*Requirement*:
Among the entries below, how many lines include "родителем"? Give the number alone.

(Collected data)

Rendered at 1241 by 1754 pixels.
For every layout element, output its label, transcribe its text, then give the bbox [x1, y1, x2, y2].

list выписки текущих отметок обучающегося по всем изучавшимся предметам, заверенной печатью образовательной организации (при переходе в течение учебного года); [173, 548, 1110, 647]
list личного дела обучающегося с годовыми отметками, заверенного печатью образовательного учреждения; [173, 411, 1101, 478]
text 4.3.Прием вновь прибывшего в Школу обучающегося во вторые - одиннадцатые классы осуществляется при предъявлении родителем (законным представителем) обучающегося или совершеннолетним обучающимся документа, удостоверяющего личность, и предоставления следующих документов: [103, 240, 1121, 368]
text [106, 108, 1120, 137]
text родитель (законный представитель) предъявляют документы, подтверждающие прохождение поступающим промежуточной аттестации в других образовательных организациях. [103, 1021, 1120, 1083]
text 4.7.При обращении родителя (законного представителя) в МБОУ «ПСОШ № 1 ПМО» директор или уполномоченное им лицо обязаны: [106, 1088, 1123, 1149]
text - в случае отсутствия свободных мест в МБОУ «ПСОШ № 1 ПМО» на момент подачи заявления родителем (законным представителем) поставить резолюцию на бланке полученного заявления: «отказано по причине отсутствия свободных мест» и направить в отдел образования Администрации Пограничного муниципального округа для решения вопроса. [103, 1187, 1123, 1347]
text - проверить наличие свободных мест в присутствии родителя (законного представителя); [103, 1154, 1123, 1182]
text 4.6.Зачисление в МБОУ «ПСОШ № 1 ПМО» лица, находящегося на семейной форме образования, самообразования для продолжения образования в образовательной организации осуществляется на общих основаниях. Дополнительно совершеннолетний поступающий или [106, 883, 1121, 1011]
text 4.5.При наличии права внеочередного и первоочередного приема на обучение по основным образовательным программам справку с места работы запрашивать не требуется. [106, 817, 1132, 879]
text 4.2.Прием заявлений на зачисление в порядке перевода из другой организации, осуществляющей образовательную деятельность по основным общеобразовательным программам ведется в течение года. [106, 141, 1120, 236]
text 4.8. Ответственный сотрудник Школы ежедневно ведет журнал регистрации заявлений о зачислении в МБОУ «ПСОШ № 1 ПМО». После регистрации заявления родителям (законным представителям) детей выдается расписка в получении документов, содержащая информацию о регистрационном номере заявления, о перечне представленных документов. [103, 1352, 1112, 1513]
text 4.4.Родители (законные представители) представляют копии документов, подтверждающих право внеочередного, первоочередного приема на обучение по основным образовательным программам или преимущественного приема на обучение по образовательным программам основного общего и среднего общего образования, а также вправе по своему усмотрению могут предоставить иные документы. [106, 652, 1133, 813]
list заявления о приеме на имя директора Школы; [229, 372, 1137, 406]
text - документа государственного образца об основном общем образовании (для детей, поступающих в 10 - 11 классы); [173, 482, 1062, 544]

*Answer section*:
2